GT40 Australia #27

Peter Delaney

GT40s Supporter
More Progress at Last !
As my DRB was a very early build, things like roll-hoops & dropped floors were in the future when the car left the factory. Way back, I think I described the fun & games we had installing the roll hoop set-up – not easy after the spyder section had been permanently installed, but doeable.
The next major upgrade (after my engine disaster & rebuild) was the dropped floors. My car had the original DRB folded floor throughout – much like the real GT40’s – but this was a real pain (literally) – I got the seats made with the absolute minimum of seat cushion height, but even with this, I had to slide down in the seat to fit in under the doors.
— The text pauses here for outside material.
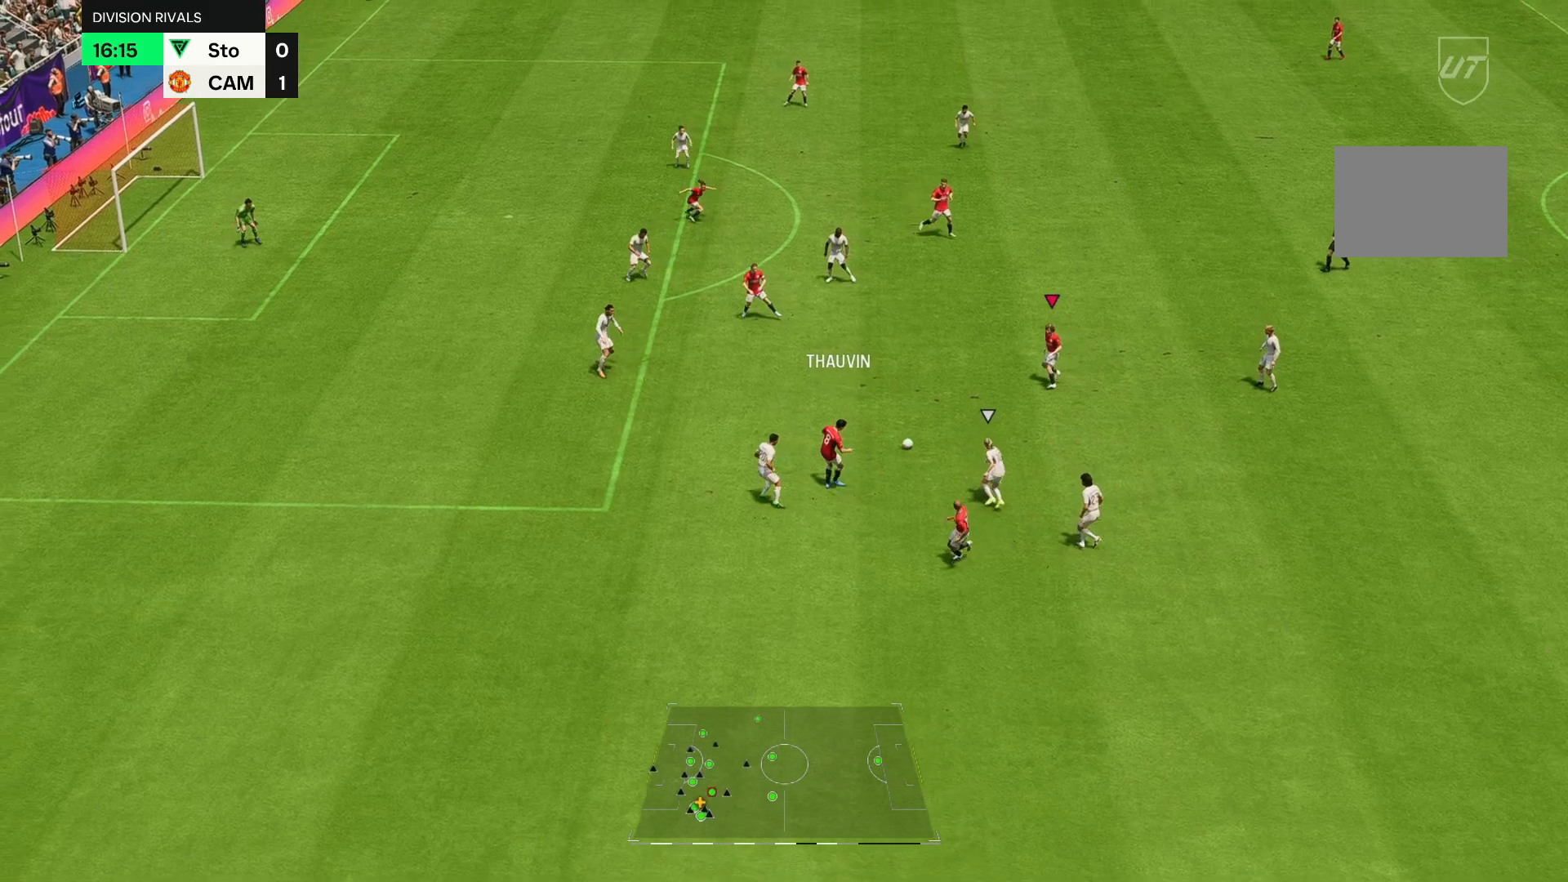
{"dt_ms": 500, "buttons": [], "left_stick": "up-left", "right_stick": "center", "events": [[67, "left_stick", "center"], [200, "left_stick", "up-left"]]}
It was standing joke – whenever I had been for a drive in the 40, the family used to laugh, point to my flat hair on top & ask how things went in the Marines today !!

These days, there are 3 options for floors from DRB :

a) Standard full folded floor (like mine)
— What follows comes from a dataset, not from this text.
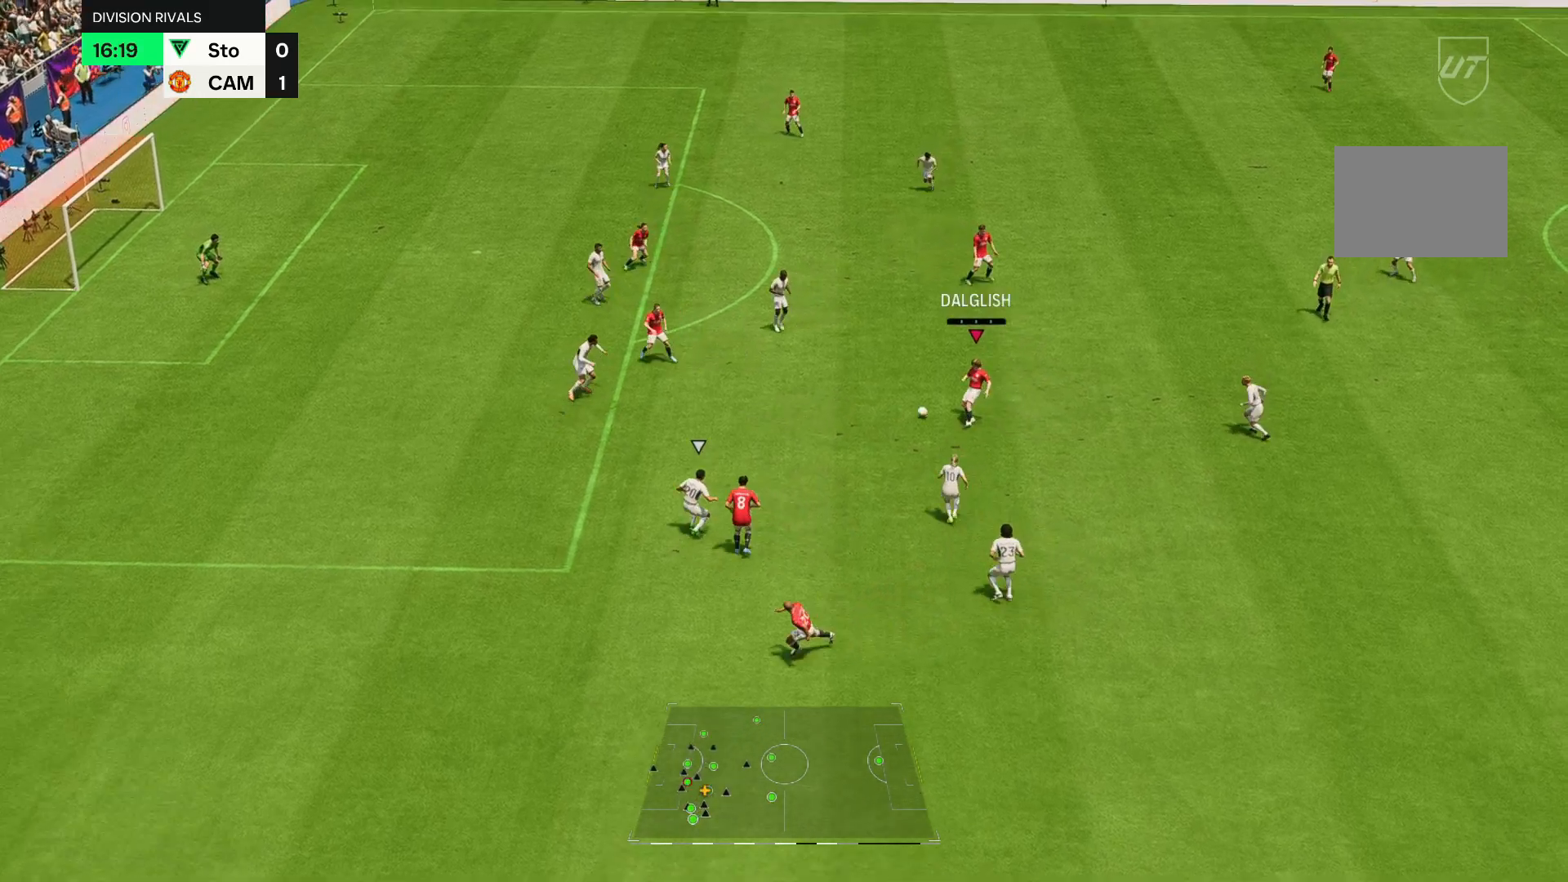
{"dt_ms": 500, "buttons": [], "left_stick": "down-right", "right_stick": "center", "events": [[17, "left_stick", "center"], [167, "left_stick", "down-right"], [250, "left_stick", "right"], [367, "right_stick", "left"], [450, "left_stick", "down-right"], [467, "right_stick", "center"]]}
b) Dropped Floors – where a flat pan is welded under the seats which brings the floor in that area down to the level of the bottom sections of the folded floor & chassis rails (gets you an extra 20mm)

c) Super-Dropped Floors – as above, but the pan is about 20mm below the bottom sections of the folded floor & chassis rails (so, about extra 40mm of headroom).

Being a person who can’t help himself when it comes to re-inventing the wheel, I decided on a compromise between (b) & (c) – why make life easy when you can have a challenge !!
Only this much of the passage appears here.